RP : La date du 22 mars annonce une mobilisation de la Fonction Publique, avec un ralliement des cheminots et d’autres secteurs. Comment vois-tu cette journée et quel est ton sentiment sur les politiques actuelles du gouvernement contre le service public ?

R.B : Pour la première partie de la question, nous dans notre secteur, on appelle et on s’inscrit totalement dans la journée d’action du 22 mars pour créer une convergence. Ce qui se passe chez les cheminots, on l’a vécu à la Poste car la casse du statut, c’est bien ce que la Poste a fait, puisqu’ils ont fait rentrer des contrats en travail privé. Moi je suis en CDI, je ne suis pas fonctionnaire. Donc on fait du dumping social à l’intérieur de l’entreprise et on casse le statut, donc on casse le service public. On sera dans l’action le 22, mais ce qu’on veut c’est que ça parte vraiment de la base. Partout, il y a des préavis de grève locaux à la Poste pour faire le lien entre ce que les gens vivent au quotidien et les enjeux sur le service public.

Nous, on a encore presque 50% de fonctionnaires, donc il sont touchés par le gel du point d’indice et par le non-avancement des carrières. Donc on a de quoi se mobiliser pour le 22. On sera pas là en soutien, mais parce qu’il y a de vraies problématiques à la Poste, qu’on défend le service public postal et l’ensemble des métiers de la Poste ainsi que toutes les activités transversales. Maintenant, le potentiel il dépend de comment on va arriver à interpeller les salariés sur leurs lieux de travail, je reviens là-dessus mais il n’y aura pas de surprise. C’est notre capacité à mobiliser au quotidien et à construire cette journée d’action du 22. On ne met pas les salariés dans la rue avec un claquement de doigts. C’est comment on fait émerger les besoins dans la période.

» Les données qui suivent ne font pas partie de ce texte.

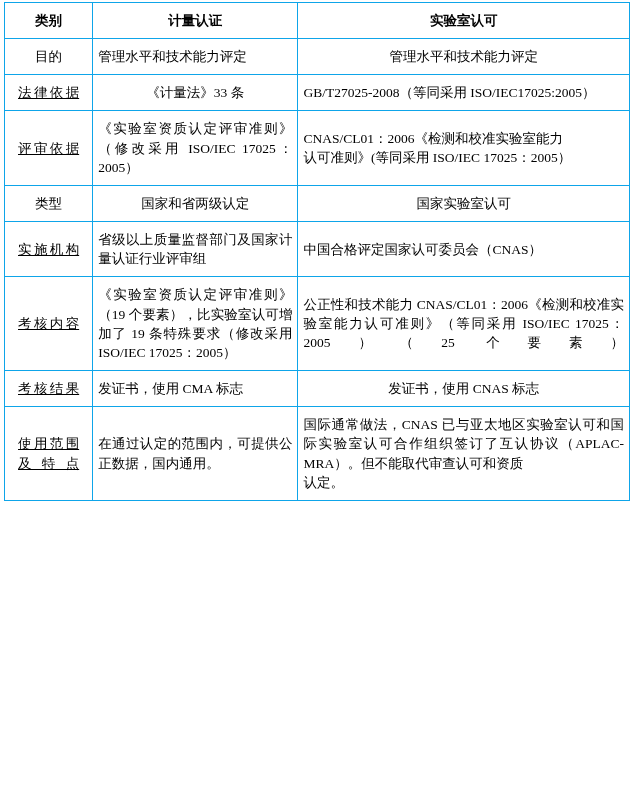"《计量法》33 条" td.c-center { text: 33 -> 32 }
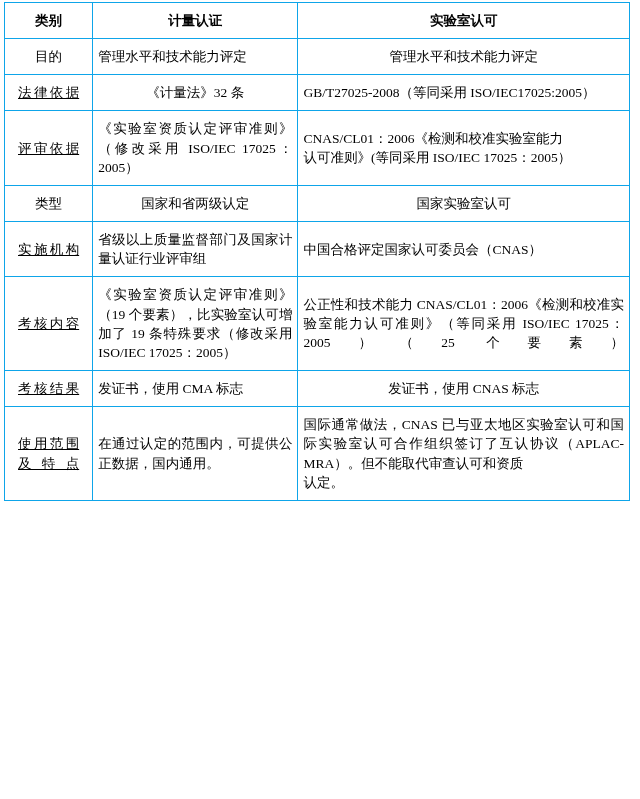"性质" tr { html: none -> <tr> <td> <span>性质</span> </td> <td>强制</td> <td>自愿</td> </tr> }
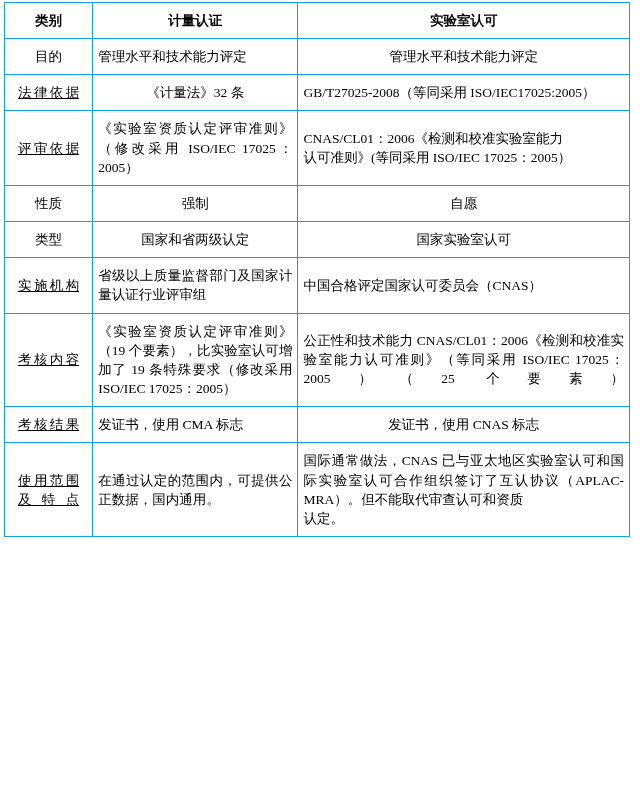"实施机构" tr { html: <tr> <td> <span>实施机构</span> </td> <td>省级以上质量监督部门及国家计量认证行业评审组</td> <td>中国合格评定国家认可委员会（CNAS）</td> </tr> -> none }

Et par rapport aux politiques du gouvernement, aujourd’hui il y a des négociations, des forums « CAP 2022 » sur le service public. Tout ce que veut mettre en place le gouvernement, la Poste, en tant qu’acteur privé, se positionne dessus. Par exemple, tout ce qui est lié aux personnes âgées. La Poste développe un service payant et les facteurs viennent voir les personnes âgées au domicile. La Poste joue ce vecteur là de mise en concurrence et de casse du service public. L’Etat annonce une dématérialisation de tous les services publics, à commencer par la fiche d’imposition. La première chose à laquelle pense la Poste, c’est d’aider les personnes en difficulté numérique à remplir leur feuille d’imposition. Alors qu’aujourd’hui, on supprime des agents des impôts, qui offraient ce service là gratuitement et on démantèle le service public des finances et des impôts. La Poste se positionne sur des champs très rentables parce qu’elle garde cette image de service public même si c’est une entreprise privée. Et la Poste travaille avec le gouvernement autour de tout ce qui est mercantile autour de la marchandisation du service public

Cette attaque sur les services publics est une grande manœuvre, avec les cheminots en fer de lance, mais il n’y a pas que ça. On supprime tous les jours des trésoreries, l’éducation est attaquée, les hôpitaux aussi. Le 15 mars, il y a les EHPAD qui sont en grève avec les retraités, qui eux sont attaqués sur la CSG et les pensions. Donc on voit bien que, dans cette période là, il y a le potentiel pour mobiliser parce que les gens sont mécontents, que l’on soit salarié, chômeur, retraité, on voit bien que le Capital s’attaque aux plus faibles. Comparé aux dividendes qui ont été versés au CAC 40 cette année encore, il y a une autre répartition des richesses à avoir et aujourd’hui, la position du gouvernement, c’est de ponctionner les plus faibles et de laisser les mains libres au grand Capital pour faire encore plus d’argent sur notre dos.